_THINGS TO DO:_
1 > In the tsunami post, how long before the author read the article had the tsunami taken place?
2 > Please list every distinct word or phrase that the author puts in quotation marks within the paragraph of the tsunami post beginning "If you are an".

_SELECTED TEXT:_

>> BEGIN

[#] tsunami: natural disaster or alien invader?

OK -- let's start this post by pointing out that I'm a pointy-headed neophite when it comes to evolution and the philosophy of eco-system naturalists. My own position on the matter is "macro-evolution: not possible; micro-evolution: demonstrated and factual", and it is best not to say more than that.

However, who can shut me up on Friday, right? I was reading this article about some of the long-term effects of the tsunami 6 months ago, and as I read the article, I was pretty much stumped.

Read this:
"In some areas, including important national parks, the wave has encouraged the spread of alien invasive species, such as prickly pears and salt-tolerant mesquite," the agency said in a statement. ...

"Now they can pose a threat to our ecosystem," {Gehan de Silva Wijeyeratne} said. "Our local plants and animals have not co-evolved with these alien plants so when alien plants dominate in the ecosystem they will reduce the diversity of the local fauna and flora."
'k. Let me ask those reading this blog something.

If you are an "evolutionist" or a "naturalist", can you define the meaning of the word "threat" in the above quote? Sure: it looks like prickly pears and mesquite (I read that and I start thinking: what a great natural resource to export to those of us with gas grills and smokers) might start to overwhelm the previously-existing vegetation, but in what way is that a "threat"? It might put the future existence of other competing vegetation in doubt, but that's how nature is supposed to work, right? It's not like some fat, greasy capitalist was spitting mesquite pods and prickly pear seeds in the forests causing them to be corrupted by man's wicked interference. A tsunami (big wall of ocean water generated by natural causes) spread the seeds. It seems to me that just because nature was in some state when you first observed it, that doesn't mean that it is the state that it is "supposed to be" in. It got that way, in your view, by events exactly like this one causing perpetual changes. I thought that was the way things worked, not a "threat".

>> END

_RECORDED DATA:_
>> BEGIN

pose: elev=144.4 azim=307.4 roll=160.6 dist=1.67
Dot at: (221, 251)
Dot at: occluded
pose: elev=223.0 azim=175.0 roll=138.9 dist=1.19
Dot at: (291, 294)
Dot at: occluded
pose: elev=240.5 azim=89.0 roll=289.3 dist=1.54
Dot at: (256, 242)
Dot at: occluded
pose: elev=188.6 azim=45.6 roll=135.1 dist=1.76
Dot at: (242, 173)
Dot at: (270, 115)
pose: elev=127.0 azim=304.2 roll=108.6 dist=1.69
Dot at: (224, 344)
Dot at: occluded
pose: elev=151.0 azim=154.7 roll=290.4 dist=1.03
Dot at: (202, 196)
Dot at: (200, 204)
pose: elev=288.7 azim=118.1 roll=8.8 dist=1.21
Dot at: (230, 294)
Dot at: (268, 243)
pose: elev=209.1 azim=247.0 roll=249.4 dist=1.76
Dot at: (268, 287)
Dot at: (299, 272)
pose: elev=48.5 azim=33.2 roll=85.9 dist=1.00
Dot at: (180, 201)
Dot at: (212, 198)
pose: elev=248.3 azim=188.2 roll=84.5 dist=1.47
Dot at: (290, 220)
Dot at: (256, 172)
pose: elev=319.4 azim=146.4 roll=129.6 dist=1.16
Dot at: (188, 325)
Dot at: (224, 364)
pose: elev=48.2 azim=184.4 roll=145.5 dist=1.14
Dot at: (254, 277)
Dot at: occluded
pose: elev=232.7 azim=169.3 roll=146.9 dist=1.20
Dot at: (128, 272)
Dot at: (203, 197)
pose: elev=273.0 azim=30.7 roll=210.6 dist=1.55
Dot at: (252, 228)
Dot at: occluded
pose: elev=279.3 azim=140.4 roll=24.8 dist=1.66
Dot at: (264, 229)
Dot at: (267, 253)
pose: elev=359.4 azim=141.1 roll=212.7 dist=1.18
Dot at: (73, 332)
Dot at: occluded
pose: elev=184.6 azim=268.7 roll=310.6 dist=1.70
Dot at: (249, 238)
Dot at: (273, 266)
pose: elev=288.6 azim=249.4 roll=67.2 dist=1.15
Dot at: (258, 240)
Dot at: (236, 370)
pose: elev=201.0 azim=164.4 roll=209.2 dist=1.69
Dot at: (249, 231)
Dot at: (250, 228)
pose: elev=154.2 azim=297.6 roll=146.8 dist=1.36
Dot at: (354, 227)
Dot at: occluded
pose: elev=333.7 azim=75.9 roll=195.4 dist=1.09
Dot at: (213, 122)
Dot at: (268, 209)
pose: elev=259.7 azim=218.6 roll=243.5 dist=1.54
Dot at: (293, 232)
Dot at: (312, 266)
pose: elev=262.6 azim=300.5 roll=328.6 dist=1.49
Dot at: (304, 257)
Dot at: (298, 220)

>> END

_EXPECTED RESPONSES:_
1 > Six months earlier.

2 > "evolutionist", "naturalist", "threat", "supposed to be"